Should I automatically align my communication to more adequately fit with them? And why ever should that be?

MissAlabamaWhitman · 15/10/2017 22:54

Hate you?

Oh they really have done a number on you haven't they?

You're so important because you are in possession of a penis that I, a stranger actually hate you.

Fucking priceless you are 🤣

DrKrogersfavouritepatient · 15/10/2017 22:54

i suspect you're licking the stamps

OhThisbloodyComputer · 15/10/2017 22:58

@DrKrogersfavouritepatient

Yes, you've got me there. You saw through my pathetic male deviosity.

I've enjoyed talking to you and I will consider what you said. Honestly.

If it's any consolation, I think men who listen to you with these complaints.

My attitude to Julie Bindel changed over the years. Its terrible to admit, I used to see her on telly and thing "Oh, FFS, what is it now?"

These days I see her as the voice of reason and, looking back, most of her points were valid.

Anyway, I will shut up now.

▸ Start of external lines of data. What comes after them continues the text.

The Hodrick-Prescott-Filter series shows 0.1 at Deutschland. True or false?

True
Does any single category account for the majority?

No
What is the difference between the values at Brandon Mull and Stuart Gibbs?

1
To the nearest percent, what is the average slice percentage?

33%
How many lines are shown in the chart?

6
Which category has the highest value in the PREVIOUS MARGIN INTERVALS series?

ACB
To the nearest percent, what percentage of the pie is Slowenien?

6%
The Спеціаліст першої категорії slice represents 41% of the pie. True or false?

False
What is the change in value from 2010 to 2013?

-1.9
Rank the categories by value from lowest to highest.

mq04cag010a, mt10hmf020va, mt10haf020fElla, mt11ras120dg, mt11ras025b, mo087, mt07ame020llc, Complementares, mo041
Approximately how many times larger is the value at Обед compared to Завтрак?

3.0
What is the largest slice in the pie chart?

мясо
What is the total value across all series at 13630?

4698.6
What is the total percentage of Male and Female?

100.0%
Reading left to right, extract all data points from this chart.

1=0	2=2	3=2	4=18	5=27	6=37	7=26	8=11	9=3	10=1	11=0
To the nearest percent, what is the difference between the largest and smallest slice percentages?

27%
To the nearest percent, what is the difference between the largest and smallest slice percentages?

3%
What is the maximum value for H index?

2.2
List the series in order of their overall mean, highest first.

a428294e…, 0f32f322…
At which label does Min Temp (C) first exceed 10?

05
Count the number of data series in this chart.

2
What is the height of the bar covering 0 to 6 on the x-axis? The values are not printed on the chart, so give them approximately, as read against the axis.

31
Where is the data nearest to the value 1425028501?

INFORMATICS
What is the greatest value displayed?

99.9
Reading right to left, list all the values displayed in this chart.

I'm sorry for everything and I will think about some of the stuff you said.

(I still can't accept the stuff about 'the patriarchy though..)

peanut2017 · 15/10/2017 22:59

Ohthisbloody I'm going to have nightmares about how much you hate me.*
*
This comment above says it all really. Comes
down to women must hate men? Why is that? It’s too easy to go for that line. It is revealing again your true feelings? You want women to love you and if they disagree they must hate you?

I don’t hate you - just wish you could open your mind to what we are saying and look into it?

mavs801 · 15/10/2017 22:59

Men benefit a lot from the societal assumption that women are less valid as people than they are. They have better jobs than they would have if they were in genuine competition with women. They do less housework. They aren't expected to do wifework or worry about their female relatives' emotions. They are centred in sex, leisure-time arrangements, conversation and family decision-making. Most media is created with their tastes and preferences in mind. Etc, etc.

Great post! And I completely agree with the OP.

I don’t think men go out of their way to be arseholes, it’s something engrained from all what is mentioned above. Is it testosterone, or society that feeds it, consciously or sub?

I work in a very male dominated area, and see varying levels of sexist comments from the lighthearted all the way to creepy and pervy.

I know many men who are all lovely, but don’t doubt they are different amongst their peers. In fact, one of the best men I know, great husband, father, friend and colleague, still cheated on his wife last week on a works do, and there was no condemnation from any of the other men who were out. Whilst not a sexual predator or rapist, It just goes to show what is accepted within male circles, even amongst the ‘good ones’.